» **EXCERPT TO READ**
Independent Directors

 

Our Board has determined that the majority of the Board is comprised of “independent directors” within the meaning of applicable Nasdaq listing standards relating to Board composition and Section 301 of the Sarbanes-Oxley Act of 2002. Our independent directors are Messrs. Yang, Shao and Li. 

 

Board, Committee and Annual Meeting Attendance

 

During fiscal year 2014, the Board held 4 meetings and acted by written consent 5 times. Our Audit Committee, the Compensation Committee and the Governance and Nominating Committee held 4, 0 and 1 meeting and acted by written consent 1, 3 and 1 time, respectively. Each director attended at least 75% of all Board and applicable committee meetings.

 

Our directors are expected to attend board meetings as frequently as necessary to properly discharge their responsibilities and to spend the time needed to prepare for each such meeting. We encourage our directors to attend annual shareholder meetings, but we do not have a formal policy requiring them to do so.

 

Code of Ethics

 

On January 31, 2007, our Board adopted a new code of ethics that applies to all of our directors, officers and employees, including our principal executive officer, principal financial officer and principal accounting officer. The new code replaced our prior code of ethics that applied only to our principal executive officer, principal financial officer, principal accounting officer or controller and any person who performed similar functions, and addresses, among other things, honesty and ethical conduct, conflicts of interest, compliance with laws, regulations and policies, including disclosure requirements under the federal securities laws, confidentiality, trading on inside information, and reporting of violations of the code. A copy of the Code of Ethics has been filed as Exhibit 14 to our current report on Form 8-K, filed on February 2, 2007.

 

Stockholder Communication with the Board

 

Stockholders may communicate with the Board, including non-management directors, by sending a letter to our Board, c/o Corporate Secretary, Sutor Technology Group Limited, No 8, Huaye Road, Dongbang Industrial Park, Changshu, 215534, People’s Republic of China for submission to the Board or committee or to any specific director to whom the correspondence is directed. Stockholders communicating through this means should include with the correspondence evidence, such as documentation from a brokerage firm, that the sender is a current record or beneficial stockholder of the Company. All communications received as set forth above will be opened by the Corporate Secretary or his designee for the sole purpose of determining whether the contents contain a message to one or more of our directors. Any contents that are not advertising materials, promotions of a product or service, patently offensive materials or matters deemed, using reasonable judgment, inappropriate for the Board will be forwarded promptly to the chairman of the Board, the appropriate committee or the specific director, as applicable.

 

9
 

 

EXECUTIVE COMPENSATION

 

Summary Compensation Table – Fiscal Years Ended June 30, 2014 and 2013

 

The following table sets forth information concerning all cash and non-cash compensation awarded to, earned by or paid to the named persons for services rendered in all capacities during the noted periods. No other executive officer received total annual salary and bonus compensation in excess of $100,000.

 

Name and Principal Position   Year   Salary
($)
    Bonus
($)
    Stock
Awards
($)(1)
    All Other
Compensation
($)
    Total
($)

» **DATA LISTING**
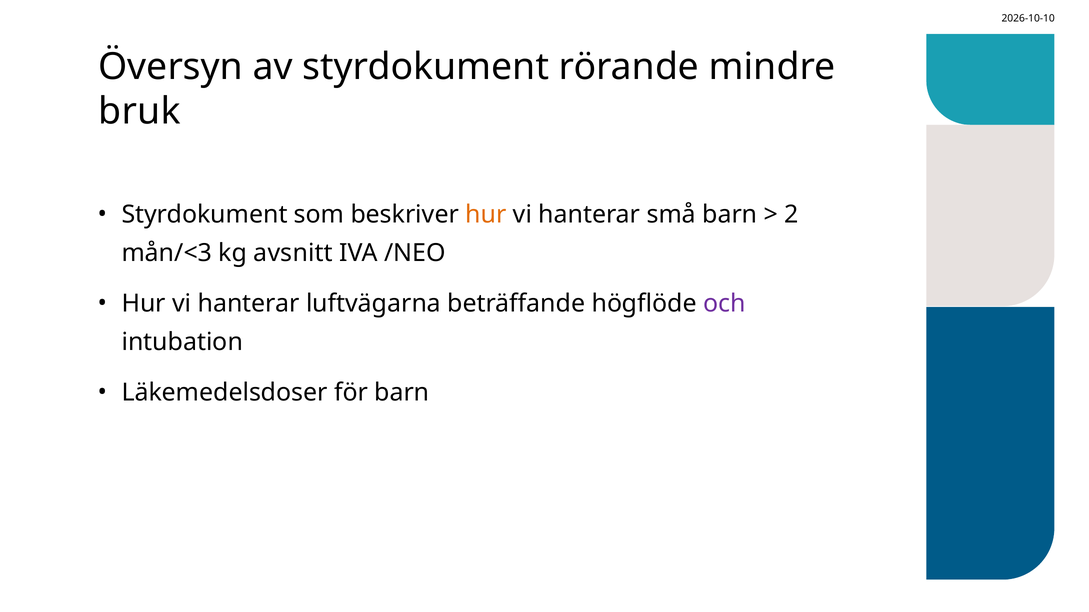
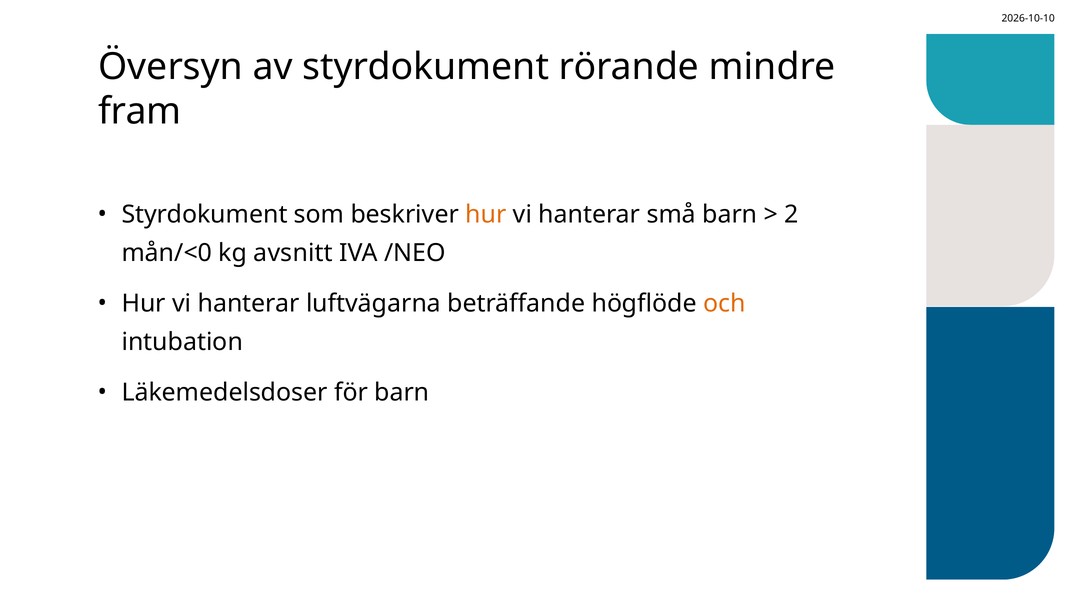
bruk: bruk -> fram
mån/<3: mån/<3 -> mån/<0
och colour: purple -> orange
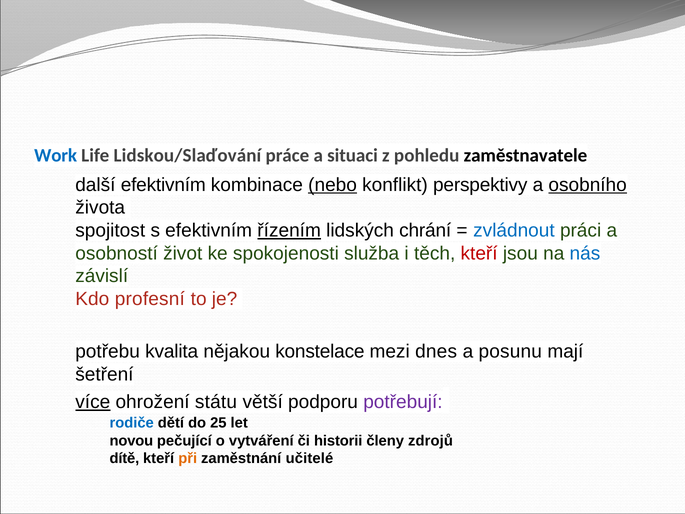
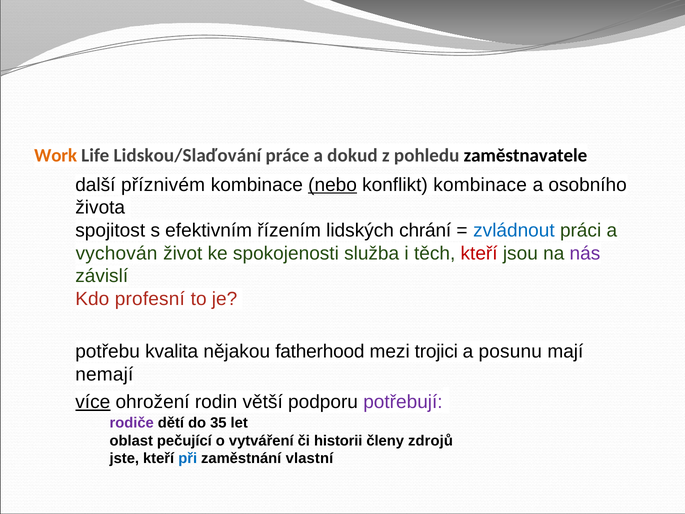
Work colour: blue -> orange
situaci: situaci -> dokud
efektivním at (163, 185): efektivním -> příznivém
konflikt perspektivy: perspektivy -> kombinace
osobního underline: present -> none
řízením underline: present -> none
osobností: osobností -> vychován
nás colour: blue -> purple
konstelace: konstelace -> fatherhood
dnes: dnes -> trojici
šetření: šetření -> nemají
státu: státu -> rodin
rodiče colour: blue -> purple
25: 25 -> 35
novou: novou -> oblast
dítě: dítě -> jste
při colour: orange -> blue
učitelé: učitelé -> vlastní
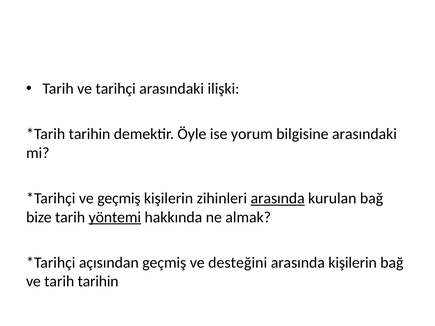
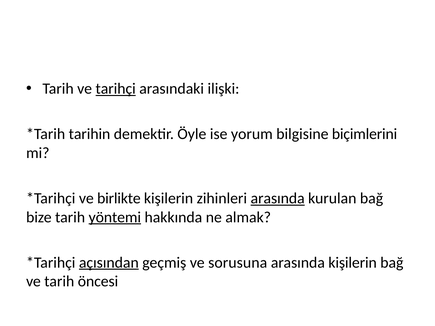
tarihçi underline: none -> present
bilgisine arasındaki: arasındaki -> biçimlerini
ve geçmiş: geçmiş -> birlikte
açısından underline: none -> present
desteğini: desteğini -> sorusuna
tarih tarihin: tarihin -> öncesi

» **OBJECTIVE**
Copy out everything in the board governance excerpt from "On January 31, 2007, our" down to "February 2, 2007.", word for word.

» **THE ANSWER**
On January 31, 2007, our Board adopted a new code of ethics that applies to all of our directors, officers and employees, including our principal executive officer, principal financial officer and principal accounting officer. The new code replaced our prior code of ethics that applied only to our principal executive officer, principal financial officer, principal accounting officer or controller and any person who performed similar functions, and addresses, among other things, honesty and ethical conduct, conflicts of interest, compliance with laws, regulations and policies, including disclosure requirements under the federal securities laws, confidentiality, trading on inside information, and reporting of violations of the code. A copy of the Code of Ethics has been filed as Exhibit 14 to our current report on Form 8-K, filed on February 2, 2007.